##### Text zur Analyse

Opendata-Bahnhöfe

Für den Grünabgleich verwendbar.

Über Twitter war ich auf das Opendata-Projekt https://twitter.com/BahnhoefeCH gestossen: es sind alle geographischen Punkte aller Schweizer Bahnhöfe bekannt (Freigabe durch die jeweiligen Verkehrsbetriebe/Netzbetreiber) und jetzt soll zu jedem Bahnhof ein Foto gemacht werden. Das geht entweder in der App oder online unter https://railway-stations.org/index.html (auch für Deutschland und andere Länder). Das ist also wie Geocaching, nur dass man an jedem Punkt ein Foto macht anstatt eine Dose zu suchen. Gestern waren es 65km, um die Bahnstrecken Wil-Frauenfeld-Weinfelden-Wil zu vervollständigen (noch nicht online, wird händisch freigeschaltet), heute 62km Jakobsbad-Wasserauen-Gais-Altstätten(SG) mit ordentlich heissen Bremsscheiben bei dauerhaft >15% Gefälle. Nach der Zugfahrt Altstätten-Wil folgte noch Lichtensteig-Wil.

Interessant ist eigentlich nur, dass unter den opendata-Fotografen in den Top10 mindestens drei Liegeradfahrer sind (2x Streetmachine, 1x Flux) und so einige Geocacher. Es gibt schon echt interessante Subgruppen an Menschen mit ähnlichen Interessen. Bei diesem Projekt sieht man auch, dass ordentliche korrigierte Daten aufwendig sein können: das Bundesamt für Verkehr liefert Haltestellenlisten, die auch nicht (mehr) bediente Haltestellen enthalten, meint Christian Trachsel.

##########

### Arbeitsauftrag:
Führe den obigen Text über das Fotografieren Schweizer Bahnhöfe bitte im Anschluss an seinen letzten Satz weiter.

##### Datenauszug

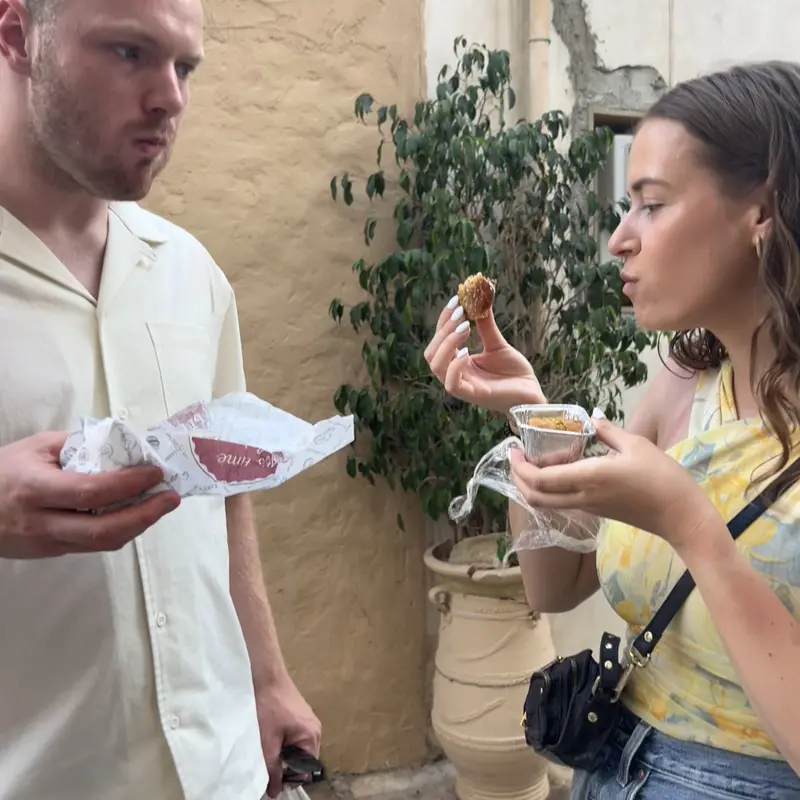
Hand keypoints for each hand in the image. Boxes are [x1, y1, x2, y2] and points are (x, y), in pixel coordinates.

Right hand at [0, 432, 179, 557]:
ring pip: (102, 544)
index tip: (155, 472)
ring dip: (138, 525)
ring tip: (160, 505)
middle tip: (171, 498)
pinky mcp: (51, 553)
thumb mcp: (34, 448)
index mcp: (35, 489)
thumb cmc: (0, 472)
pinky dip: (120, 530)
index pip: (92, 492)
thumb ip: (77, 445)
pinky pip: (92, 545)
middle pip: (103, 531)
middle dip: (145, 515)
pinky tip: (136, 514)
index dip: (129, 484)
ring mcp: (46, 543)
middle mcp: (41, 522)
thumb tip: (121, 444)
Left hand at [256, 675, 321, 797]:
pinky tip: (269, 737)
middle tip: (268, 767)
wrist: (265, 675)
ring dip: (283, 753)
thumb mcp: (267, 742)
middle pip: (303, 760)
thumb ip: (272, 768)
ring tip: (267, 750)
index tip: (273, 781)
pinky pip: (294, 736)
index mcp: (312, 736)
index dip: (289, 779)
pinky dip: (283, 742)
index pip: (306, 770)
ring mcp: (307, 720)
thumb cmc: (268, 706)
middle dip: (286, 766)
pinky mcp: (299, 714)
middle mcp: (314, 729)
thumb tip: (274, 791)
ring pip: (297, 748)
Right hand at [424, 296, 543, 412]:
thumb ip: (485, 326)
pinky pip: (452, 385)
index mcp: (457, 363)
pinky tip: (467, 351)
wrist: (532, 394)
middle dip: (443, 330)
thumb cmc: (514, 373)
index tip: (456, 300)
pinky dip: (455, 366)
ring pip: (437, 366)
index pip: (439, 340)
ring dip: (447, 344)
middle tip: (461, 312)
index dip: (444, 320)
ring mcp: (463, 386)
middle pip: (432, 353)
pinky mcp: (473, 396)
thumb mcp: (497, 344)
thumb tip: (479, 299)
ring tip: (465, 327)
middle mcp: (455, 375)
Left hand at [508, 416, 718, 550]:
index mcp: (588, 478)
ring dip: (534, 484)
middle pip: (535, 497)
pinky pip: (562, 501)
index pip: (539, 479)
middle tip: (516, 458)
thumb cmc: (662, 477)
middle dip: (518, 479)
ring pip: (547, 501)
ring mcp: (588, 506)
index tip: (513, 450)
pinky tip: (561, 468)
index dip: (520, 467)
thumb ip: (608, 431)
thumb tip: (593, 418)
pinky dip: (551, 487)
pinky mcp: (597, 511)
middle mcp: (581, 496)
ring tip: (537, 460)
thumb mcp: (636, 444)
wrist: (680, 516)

##########
##### Datenauszug

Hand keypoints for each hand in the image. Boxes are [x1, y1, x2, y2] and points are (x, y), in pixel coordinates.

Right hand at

##########

### Antwort zur Aufgabe:
Ein ähnlich interessantes opendata-Projekt zum ÖV ist puenktlichkeit.ch, dessen Autor neulich auf der SDS2018 in Bern einen sehr interessanten Vortrag gehalten hat. Erst wenn man wirklich mit den Daten arbeitet, sie analysiert und exploriert, merkt man, was gut ist, was schlecht ist, was geht und was nicht geht. Nur wenn man gar keine Daten hat, kann man von vornherein nichts machen.

In Lichtensteig war ich schon häufiger durchgekommen, aber Kägi war mir nie aufgefallen. Der Fabrikladen hätte offen gehabt, aber ich war noch satt genug vom Möhl mit Salat und SchniPo am Alten Zoll zwischen Gais und Altstätten.

Ich wusste ja, dass ich einen an der Waffel habe.